I want to know if you can disappoint another to be true to yourself;
if you can bear the accusation of betrayal and not betray your own soul;
if you can be faithless and therefore trustworthy.
I want to know if you can see beauty, even when it's not pretty, every day,
and if you can source your life from its presence.


I want to know if you can live with failure, yours and mine,
and still stand on the edge of the lake
and shout to the silver of the full moon, "Yes!"
It doesn't interest me to know where you live or how much money you have.
I want to know if you can get up after a night of grief
and despair, weary and bruised to the bone,
and do what needs to be done for the children.
It doesn't interest me who you know or how you came to be here.
I want to know if you will stand in the center of the fire with me and not shrink back.
It doesn't interest me where or what or with whom you have studied.
I want to know what sustains you, from the inside, when all else falls away.

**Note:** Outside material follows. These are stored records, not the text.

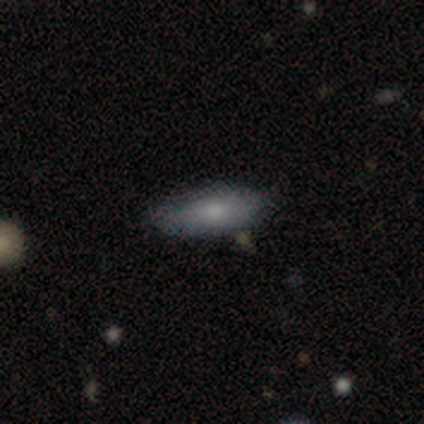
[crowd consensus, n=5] This is clearly a smooth galaxy (100%). How rounded: likely in between (60%). Merging: clearly none (80%).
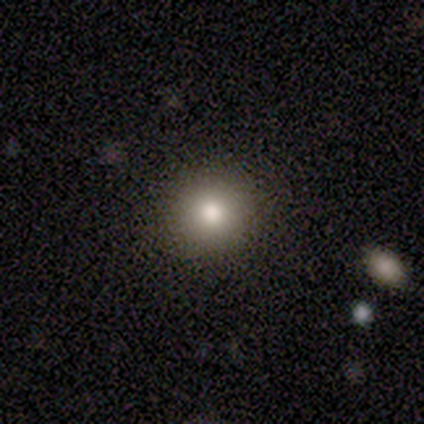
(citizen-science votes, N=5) Q: Smooth or featured?
A: smooth (80%); runner-up: star or artifact (20%)
Q: How rounded?
A: round (100%)
Q: Merging?
A: none (100%)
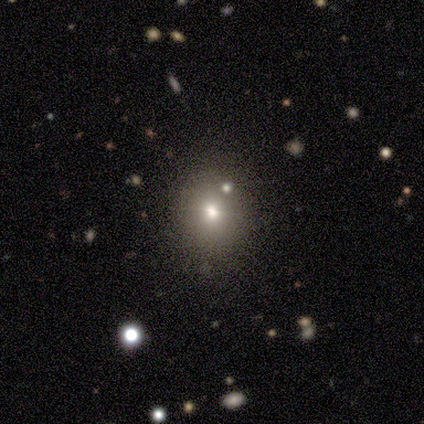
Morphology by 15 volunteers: smooth 67%, star or artifact 20%, featured or disk 13%. Down the decision tree: how rounded — round (90%); merging — none (83%).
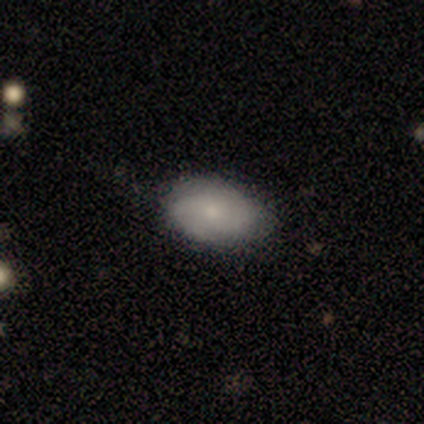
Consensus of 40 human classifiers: A smooth galaxy with no disk features (65%) that is in between round and cigar-shaped (100%).

Vote fractions:
- Smooth or featured? smooth: 65% / featured or disk: 30% / star or artifact: 5%
- How rounded? in between: 100% / round: 0% / cigar-shaped: 0%
- Merging? none: 79% / minor disturbance: 18% / major disturbance: 3% / merger: 0%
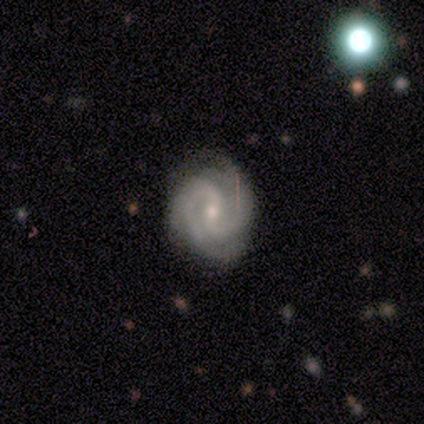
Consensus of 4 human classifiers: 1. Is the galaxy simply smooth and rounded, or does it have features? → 100% featured or disk, 0% smooth, 0% star or artifact.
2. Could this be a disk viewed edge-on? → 100% no, 0% yes.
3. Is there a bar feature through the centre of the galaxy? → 100% weak, 0% strong, 0% no.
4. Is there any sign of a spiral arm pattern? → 100% yes, 0% no.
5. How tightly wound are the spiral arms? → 75% medium, 25% tight, 0% loose.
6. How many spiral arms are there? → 100% 2, 0% 1, 0% 3, 0% 4, 0% more than 4, 0% can't tell.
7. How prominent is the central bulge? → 75% small, 25% moderate, 0% dominant, 0% large, 0% none.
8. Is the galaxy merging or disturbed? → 75% none, 25% minor disturbance, 0% major disturbance, 0% merger.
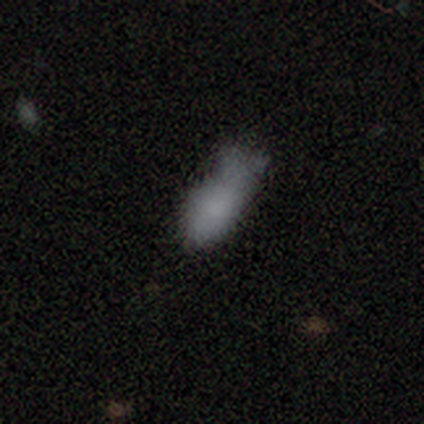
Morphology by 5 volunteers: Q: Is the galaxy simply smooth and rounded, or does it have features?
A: smooth — 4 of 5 (80%).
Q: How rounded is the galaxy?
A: in between — 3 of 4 (75%).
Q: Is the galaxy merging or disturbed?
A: none — 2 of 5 (40%, tied with major disturbance).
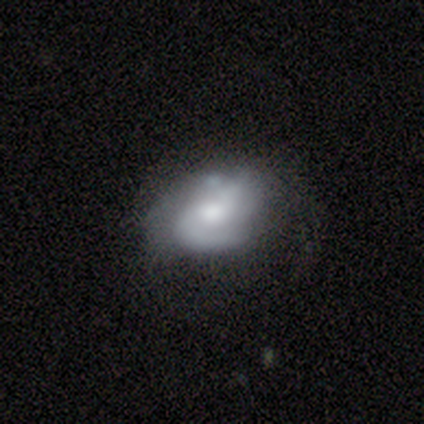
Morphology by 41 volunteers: A featured or disk galaxy (85%) with no bar (68%), 2 (43%) medium (57%) spiral arms (88%) and a moderate central bulge (62%). Merging: none (32%).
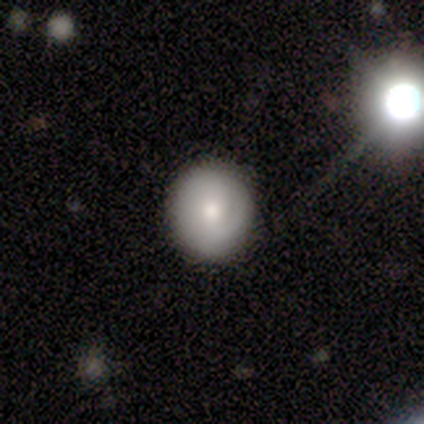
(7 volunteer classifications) Smooth or featured? 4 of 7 (57%) said smooth. How rounded? 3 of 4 (75%) said round. Merging? 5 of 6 (83%) said none.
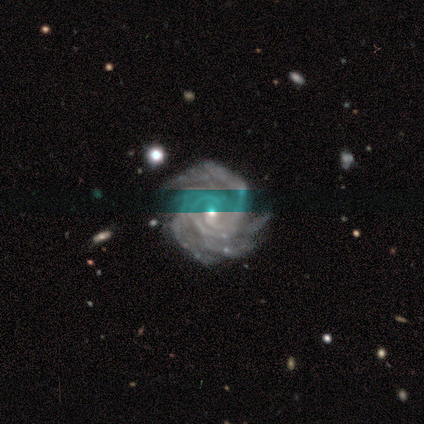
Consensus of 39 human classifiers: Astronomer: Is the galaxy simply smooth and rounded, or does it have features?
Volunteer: featured or disk — 97%.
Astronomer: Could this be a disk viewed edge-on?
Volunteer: no — 97%.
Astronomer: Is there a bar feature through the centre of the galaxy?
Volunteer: no — 49% (runner-up: weak, 38%).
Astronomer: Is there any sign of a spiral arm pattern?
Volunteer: yes — 100%.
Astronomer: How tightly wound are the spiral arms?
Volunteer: tight — 78%.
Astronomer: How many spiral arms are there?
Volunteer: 4 — 43% (runner-up: more than 4, 22%).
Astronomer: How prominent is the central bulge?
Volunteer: small — 76%.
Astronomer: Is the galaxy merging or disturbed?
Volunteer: none — 84%.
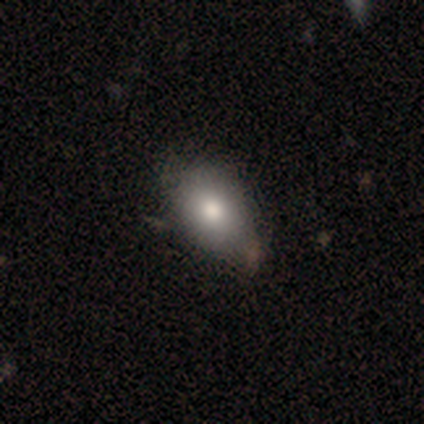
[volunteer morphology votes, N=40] This appears to be a smooth galaxy with no disk features (82%) that is in between round and cigar-shaped (88%). Merging: none (50%).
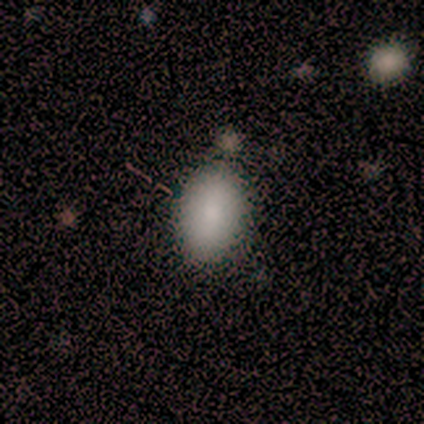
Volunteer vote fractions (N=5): Overall: smooth (100%). How rounded: in between (100%). Merging: none (100%).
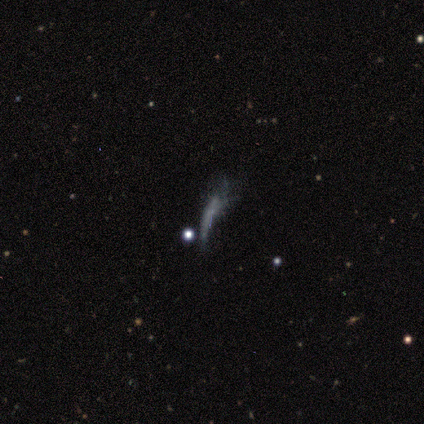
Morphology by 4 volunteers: Smooth or featured? smooth (50%, tied with star or artifact)
How rounded? cigar-shaped (100%)
Merging? major disturbance (100%)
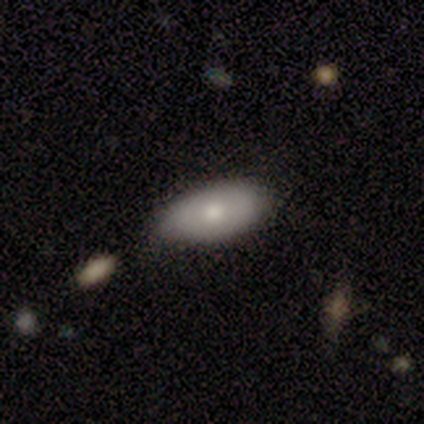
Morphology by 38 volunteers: This appears to be a smooth galaxy with no disk features (71%) that is in between round and cigar-shaped (93%). Merging: none (72%).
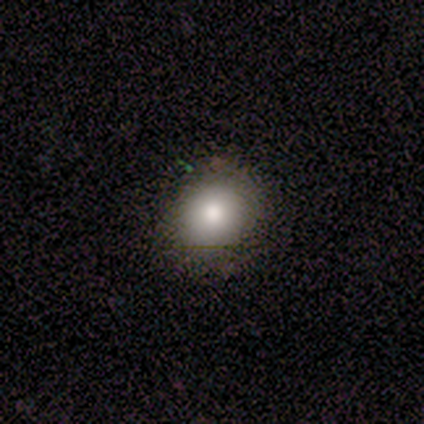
smooth 100%, featured or disk 0%, star or artifact 0%. Down the decision tree: how rounded — round (50%, tied with in between); merging — none (75%).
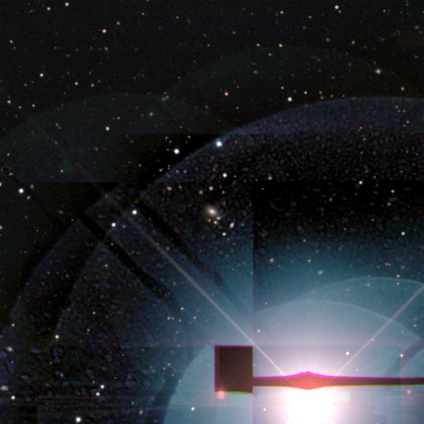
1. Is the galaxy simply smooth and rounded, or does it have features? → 86% star or artifact, 14% smooth, 0% featured or disk.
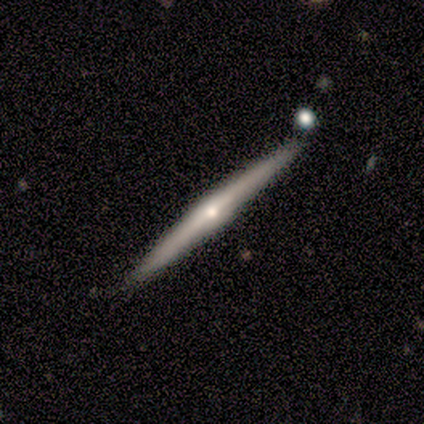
Smooth or featured? 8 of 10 (80%) said featured or disk. Edge-on disk? 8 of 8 (100%) said yes. Edge-on bulge? 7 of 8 (88%) said rounded. Merging? 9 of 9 (100%) said none.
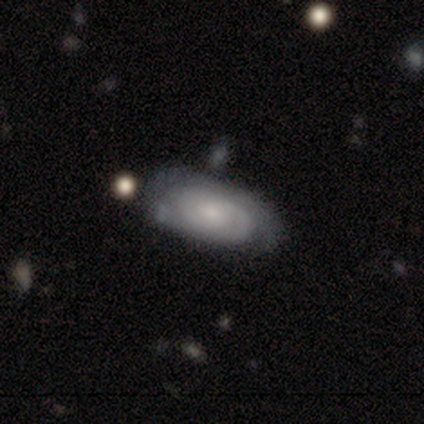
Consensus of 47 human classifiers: Smooth or featured: featured or disk — 66% (smooth — 28%)
Edge-on disk: no — 97% (yes — 3%)
Bar: no — 80% (weak — 20%)
Spiral arms: yes — 90% (no — 10%)
Spiral winding: tight — 67% (medium — 22%)
Spiral arm count: 2 — 41% (can't tell — 37%)
Bulge size: small — 57% (moderate — 37%)
Merging: none — 68% (minor disturbance — 20%)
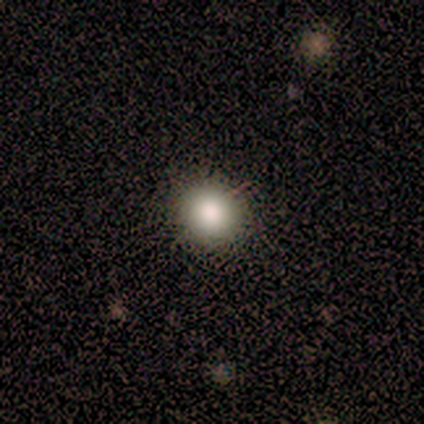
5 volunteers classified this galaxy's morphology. type=smooth (80%); roundness=round (100%); merging=none (100%).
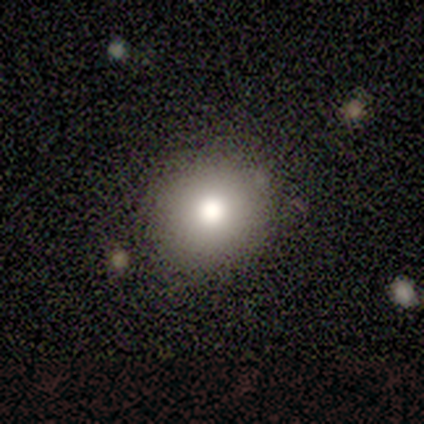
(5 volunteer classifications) A smooth galaxy with no disk features (80%) that is round (50%, tied with in between).

Vote fractions:
- Smooth or featured? smooth: 80% / star or artifact: 20% / featured or disk: 0%
- How rounded? round: 50% (tied) / in between: 50% (tied) / cigar-shaped: 0%
- Merging? none: 100% / minor disturbance: 0% / major disturbance: 0% / merger: 0%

I want to know if you can be alone with yourself
and if you truly like the company you keep in the empty moments."
Oriah Mountain Dreamer


I love that. Hope it helps. To everyone in this situation hurting I'm sorry. It seems like there is alot of he said she said and anger running around. I pray everyone can let it go and move on. Focus within and hang onto your recovery.

Peace,
PM
Oh, P.M.
That was absolutely beautiful. Also, I agree with you 100%. Thanks for everything and have a good night!!!
Love,
Marie
Hiya Marie can i make a suggestion hun please focuss on your own recovery. Too much emotion gets us in the sh.. lol glad youve not left hun i for one would miss ya (((((((hugs))))))) jackie xxx
Hi Jen and Marie,

Just wanted to say I was also on Serezone. It does work well but it concerns me about the liver damage it could cause. I was just switched to a new anti depressant, cymbalta. It's new and so far it's been working wonders. I've read up on it a little and haven't found anything in there that said it may cause liver problems. It is a new medication so they may not even know this yet. Marie, you may want to ask your doctor to try you on this and see if it will work good for you too.

Liz
Good Morning Liz,
I'll check it out (for sure). I know that after getting off of the pills there is a period of depressions - but its really hard when you've already been diagnosed as "clinically depressed" - then this on top of it - just kinda hard. This is the first holiday season without the kids father and I'm trying to do the best I can to make sure they are happy - reminds me of that song "Put on a Happy Face"!!!!
Love,
Marie
Hi Marie,

Yeah I know what you mean about depression. It sucks big time. That's why I had to find something new. Whatever it takes to get rid of the depression. Cymbalta has been working so far. And I have only been on it for a week. It's also great for keeping your appetite under control. That definitely impressed me after using that remeron. That stuff made me want to eat all the time. I hope this works out for you.